I could tell by his expression that Jamie must have been proud of that word, or he wouldn’t have italicized it.

When nobody volunteered an answer, he rolled his eyes again as if he was disappointed in their intelligence. “When there’s no protection under you when you swing from bar to bar, what do you do…?” He thought he’d give them another chance to redeem themselves.

“You don’t go on them in the first place.” Jason was an obvious advocate for safety.

“Then the kids won’t learn anything, Jay… It’s only when it’s do-or-die…sorry: I mean do-it-right-or-fall that they pay attention to how carefully they traverse the bars, eh?”

“And, just how are you going to tie that into your napkin doodles?” George just had to try to get in the last italicized word -a matter of pride, I think.

“Fine-tuned motor skills, learned and absorbed from an early age, George.” Jamie glanced around the table to see if there were any dissenters, but, probably disappointed in his answer, they were already beginning to argue about the TV documentaries they’d seen since last being able to argue with each other.

I could tell that Jamie was frustrated at the lack of interest in the point he’d been trying to make, but since I was the closest to him across the table, he pushed his napkin closer to me and turned it around so I could read it. Then, shrugging at the group, he waited for my response. Doing is learning, it said. “See how the letters curl and swing from the lines like I learned to do on the bars?” he asked, pride shining in his eyes. Quite frankly, it just looked like the plain old-fashioned italic font he’d tried to imitate in his speech.

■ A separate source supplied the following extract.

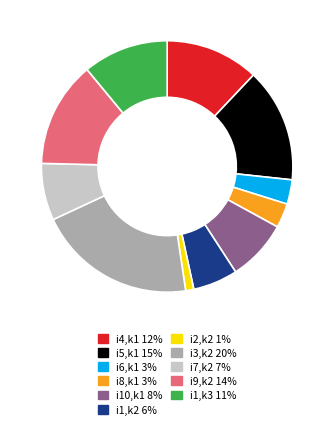

Is there a majority slice in this chart?

No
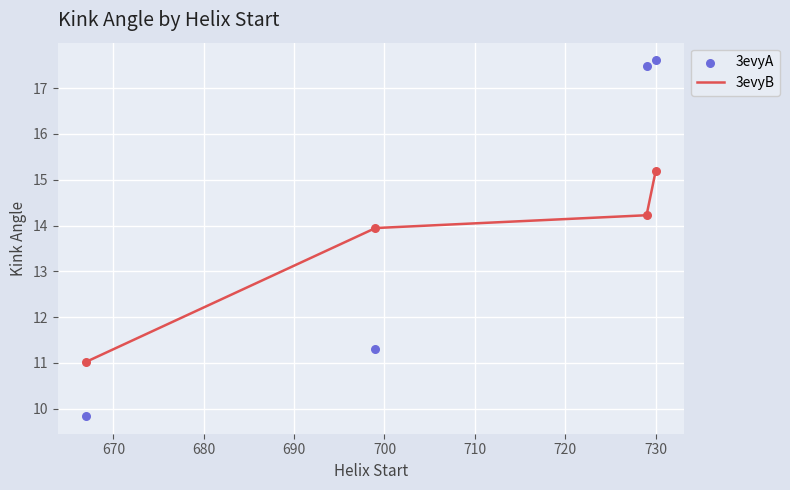

What is the highest value of the 3evyB series?

15.2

Must have been hard to do that in cursive though…

Still, I quite liked it and nodded my head in appreciation. “I may try to learn to write like that,” I said, and reached over to break off a piece of the doughnut on his plate while he was basking in my approval. “But, I spent my youth on the bars learning how to do things with my fingers like this,” I added in my best imitation Italic when I saw him stare at the size of the piece I’d taken.